Assignment >>
Everything from the line containing "right eye: (659, 279)" to the close of the records below should be output exactly, line by line, with no other lines given.

──────── Recorded information ────────

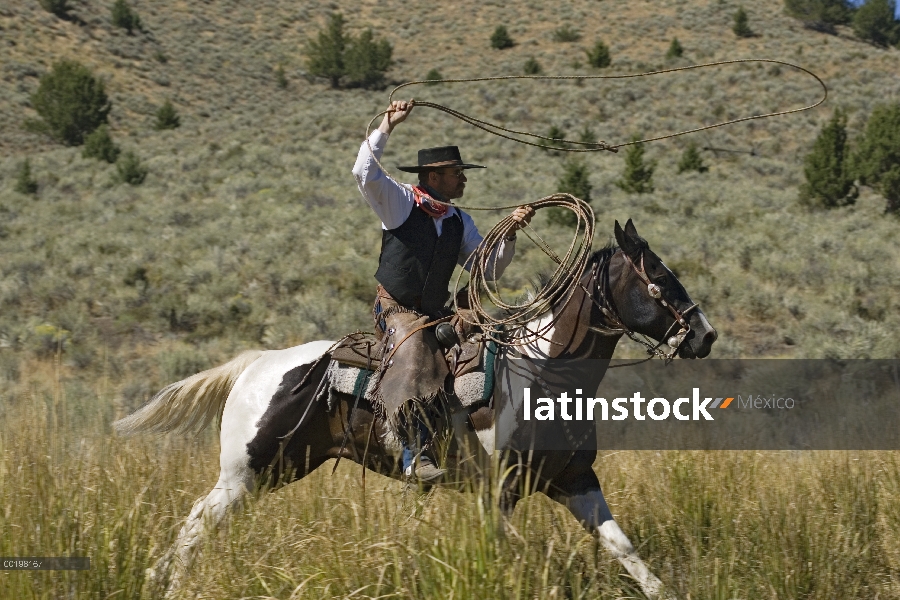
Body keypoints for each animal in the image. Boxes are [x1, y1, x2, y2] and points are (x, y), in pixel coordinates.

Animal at [114, 220, 716, 600]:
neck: (542, 372)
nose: (704, 335)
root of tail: (256, 363)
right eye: (659, 279)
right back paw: (166, 581)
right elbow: (509, 552)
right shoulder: (497, 491)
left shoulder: (573, 480)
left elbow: (625, 549)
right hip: (247, 471)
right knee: (196, 523)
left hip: (276, 470)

────────

Expected answer >>
right eye: (659, 279)
right back paw: (166, 581)
right elbow: (509, 552)
right shoulder: (497, 491)
left shoulder: (573, 480)
left elbow: (625, 549)
right hip: (247, 471)
right knee: (196, 523)
left hip: (276, 470)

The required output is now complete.